Incremental vote weight can be used to increase weight of the scaling policy if some anomaly is observed during some period of time. Take our example described above and enable incremental vote weight with observation time of 1 second:

It is recommended to use incremental vote weight for metrics that cannot be decreased over time. For example, used disk space.

Status-based scaling policy

Status-based scaling policy based on health statuses collected for each resource in resource group. If one of resources in group is not OK then scaling policy produces vote for upscaling. This type of scaling policy never votes for downscaling.

The policy has the following characteristics:

Characteristic Meaning
Vote weight Vote weight associated with the policy. Should be configured by operator
Incremental vote weight true to increase linearly result vote if health status still bad. false to not increase final vote weight
Observation time Observation time of malfunction status. This is optional characteristic and should be used in conjunction with Incremental vote weight
Malfunction level Minimum malfunction level required for voting. If aggregated malfunction status is greater than or equal to the specified level then policy votes for upscaling; otherwise, policy produces zero vote.

Incremental vote weight and observation time used for linear incrementation of vote weight if specified malfunction status observed too long.

Groovy-based scaling policy

Groovy-based scaling policy delegates computation of vote weight to script and doesn't have configuration parameters in comparison with attribute-based or status-based policies. It is possible to use full power of Groovy language including Groovy Grapes to compute vote weight. Script program should return floating-point number with vote weight.

Example of scaling policy written on Groovy which returns positive vote weight every time:

println "Resource in group: ${resources}"

2D /*Return vote weight*/

Tuning of scaling policies

Concept of scaling based on voting process with policies offers high level of flexibility. This section shows a number of strategies that can be used for tuning vote weight of scaling policies. These strategies are just recommendation and not represented in the form of configuration elements.

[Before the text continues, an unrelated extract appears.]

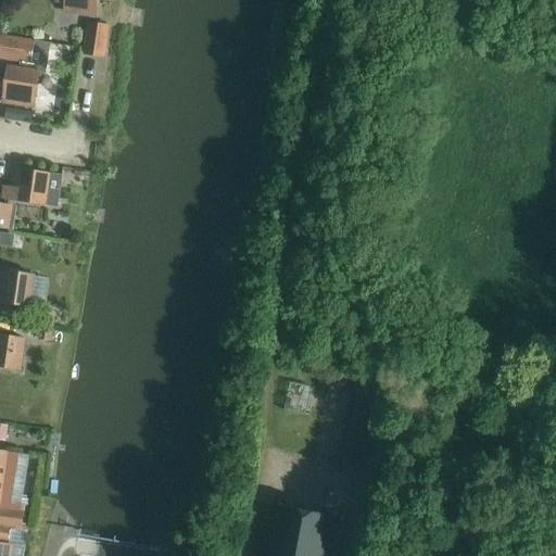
[(55,0),(55,3),(78,8),(78,13),(96,16),(98,0),(55,0)]
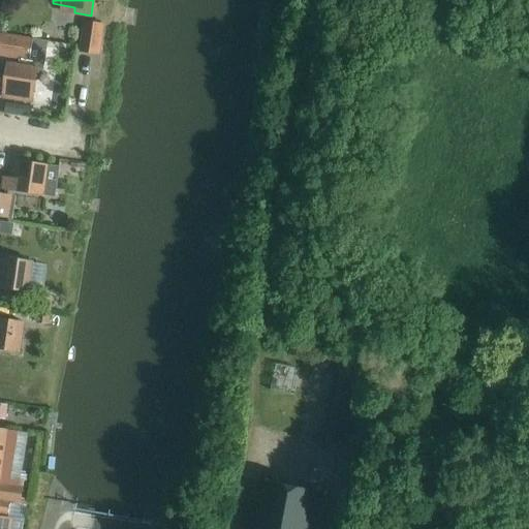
[(87,19),(83,48),(83,49),(99,51),(103,21),(87,19)]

Assume that three scaling policies are configured in supervisor with predefined weights: P1, P2 and P3. castingVote is 3/2=1.5.

All-of strategy means that scaling is forced when and only when all scaling policies produce non-zero votes. Vote weight for each scaling policy should be defined as P1=P2=P3=0.6. In this case none of two policies cannot force scaling: P1+P2=P2+P3=P1+P3=1.2 (< 1.5). But P1+P2+P3=1.8 (> 1.5). This is equivalent of P1 AND P2 AND P3.

Any-of strategy means that scaling is forced when any scaling policy produces non-zero vote. Vote weight should be defined as P1=P2=P3=1.6 (> 1.5). This is equivalent of P1 OR P2 OR P3.

Most of all strategy means that scaling is forced when majority of scaling policies vote for scaling action. Vote weight for each scaling policy should be defined as P1=P2=P3=1. In this case any two scaling policies may force scaling action: P1+P2=P1+P3=P2+P3=2 (> 1.5).

In spite of these recommendations, you can choose your most suitable strategy. For example, set greater vote weight for single policy in comparison with other.

Recommendation system

Recommendation system provided by SNAMP helps to change operational range in more efficient manner and reduce number of false scaling decisions produced by attribute-based scaling policy. It is necessary to define correct analysis depth for attribute-based scaling policy. This depth is an interval of time used for accumulation of statistics about attribute values. Note that small value of analysis depth may produce bad recommendation for operational range. Recommended analysis depth is 24 hours.